Harvard professor, Robert Putnam, says social capital entails “specific benefits that flow from the trust, reciprocity, information, and cooperation associated with social networks.”
Relationships have value that can increase or decrease based on your actions. Regardless of whether you are organizing a Giving Circle or selling a product, there are several steps to take that create social capital. There are also a few things to avoid that can deplete social capital.
Social capital is one of the reasons organizations and companies that blog have 434% more indexed pages. The more indexed webpages, the more legitimate action you get.
What does it take to build social capital?
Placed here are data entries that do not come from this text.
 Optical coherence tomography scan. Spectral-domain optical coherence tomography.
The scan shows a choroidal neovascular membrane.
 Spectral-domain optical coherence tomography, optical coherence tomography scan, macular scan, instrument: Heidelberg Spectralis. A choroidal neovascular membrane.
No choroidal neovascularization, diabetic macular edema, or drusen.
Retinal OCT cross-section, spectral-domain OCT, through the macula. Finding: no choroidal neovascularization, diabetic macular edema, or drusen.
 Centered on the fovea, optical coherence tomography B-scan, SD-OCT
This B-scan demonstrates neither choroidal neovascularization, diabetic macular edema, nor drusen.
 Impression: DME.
People will eventually see past a pure sales pitch or friendliness aimed at purely getting something. Be honest about what you want someone to do, e.g. buy your product, volunteer, give to a cause. Explain in just a few words why you think the action would benefit them as well as the recipient. Be specific about when and how they need to take action. Then back off and let them decide. You can follow-up at a later time.
- Be Valuable
Think first about how you can add value to the person you wish to reach. How can you help them. Blogs are great sales tools when the blogger is focused on creating valuable content. A blog implies information, not sales pitch. Unless you are a famous trend setter, don’t talk about yourself in the blog.
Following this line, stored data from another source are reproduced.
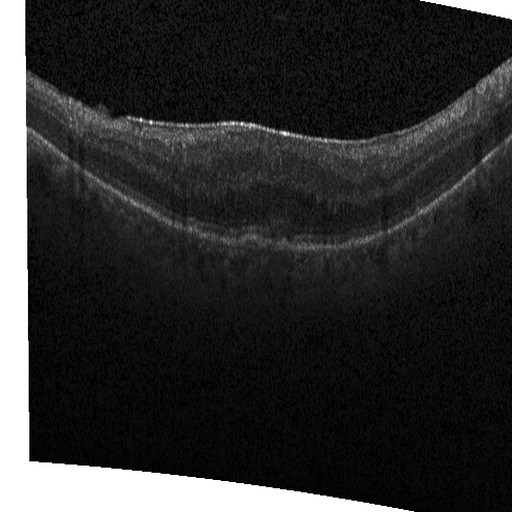

SD-OCT, retinal OCT cross-section, through the macula, acquired on a Heidelberg Spectralis. Impression: diabetic macular edema (DME).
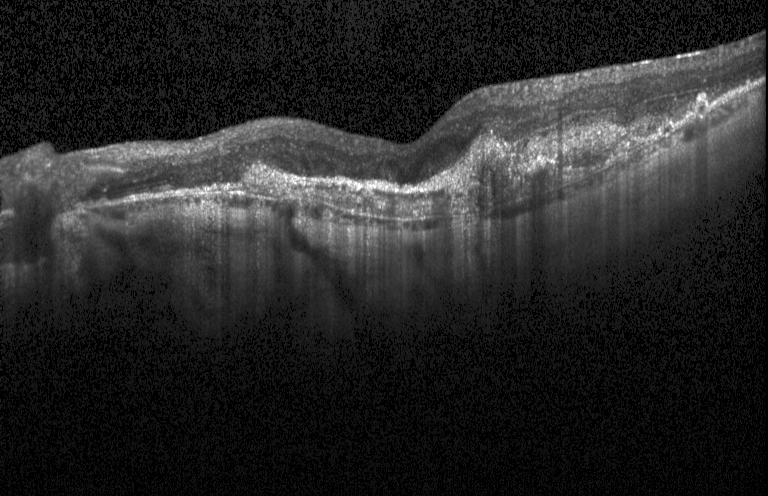
A choroidal neovascular membrane.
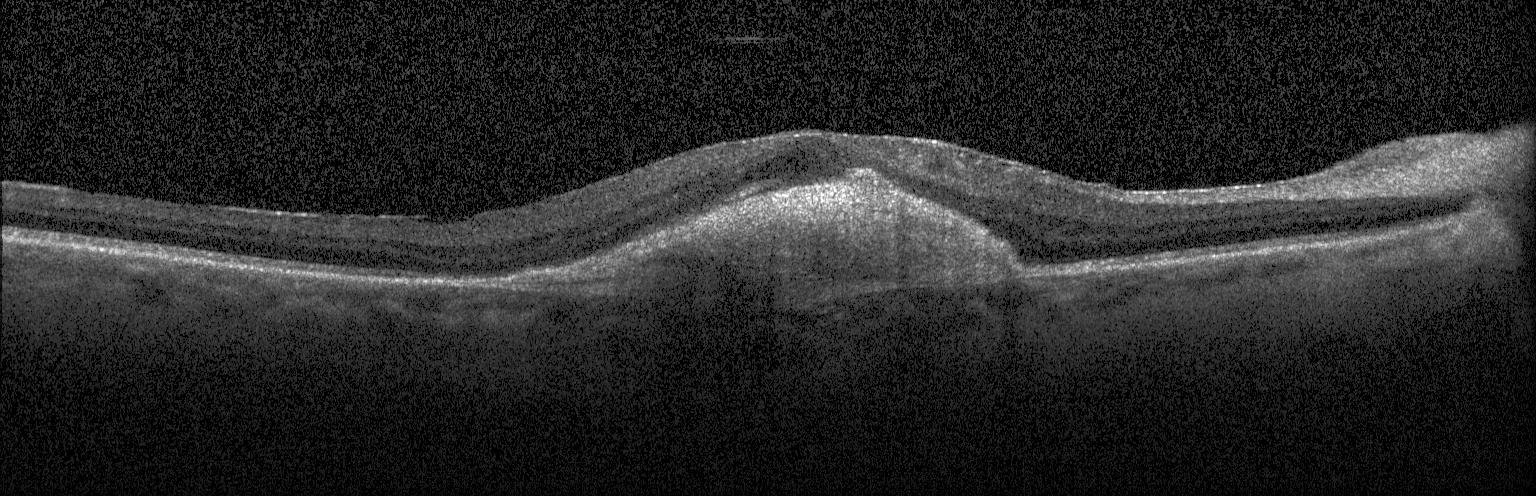
Acquired on a Heidelberg Spectralis; spectral-domain OCT; retinal OCT cross-section.
Diagnosis: a choroidal neovascular membrane.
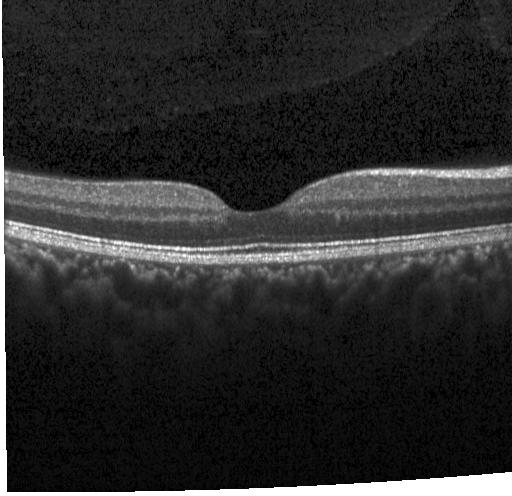 Optical coherence tomography B-scan.
Diagnosis: no evidence of CNV, DME, or drusen.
Use images and words backed by evidence that describe why taking action will be good for the individual as well as the business or organization offering.
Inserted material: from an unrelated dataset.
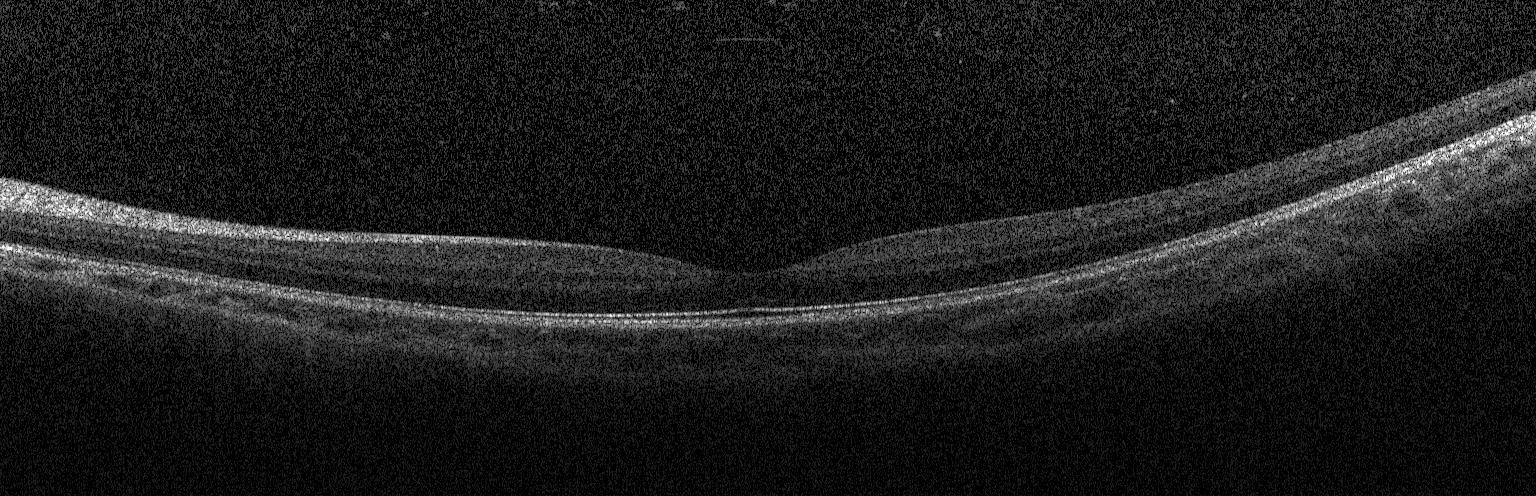
Optical coherence tomography B-scan — No choroidal neovascularization, diabetic macular edema, or drusen.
Don’t disappoint people by not delivering on your promise. The promise can be implied or direct regarding who you are, the greatness of your product/service, time, etc.
Mistakes or accidents happen. Own up to them, and most people will give you another chance.
Chronic over promise or undelivered promise results in squandered social capital.
What depletes social capital?
Disregard for the individual is the primary thing that causes people (businesses, organizations) to zero out their social capital account. Don’t attempt to sell a blind man color TV. Don’t call your cash-strapped friends over for a “free lunch” and try to sell them expensive cosmetics.
People will often buy or give when they don’t really perceive a personal payoff, if they trust (have social capital with) the offeror. But if they sense a bait and switch or a slight of hand, they will put up a protective barrier. The result is lost social capital.
An unfortunate example of misusing and misunderstanding social capital is the Affordable Health Care Act (ObamaCare). The Obama Administration banked on the social capital they held with their supporters (especially young Americans) to roll out a website and product that didn’t deliver what had been promised.
They failed to take individuals into account and viewed their supporters as a collective, willing to buy anything.
Always be authentic, trustworthy, and offer value.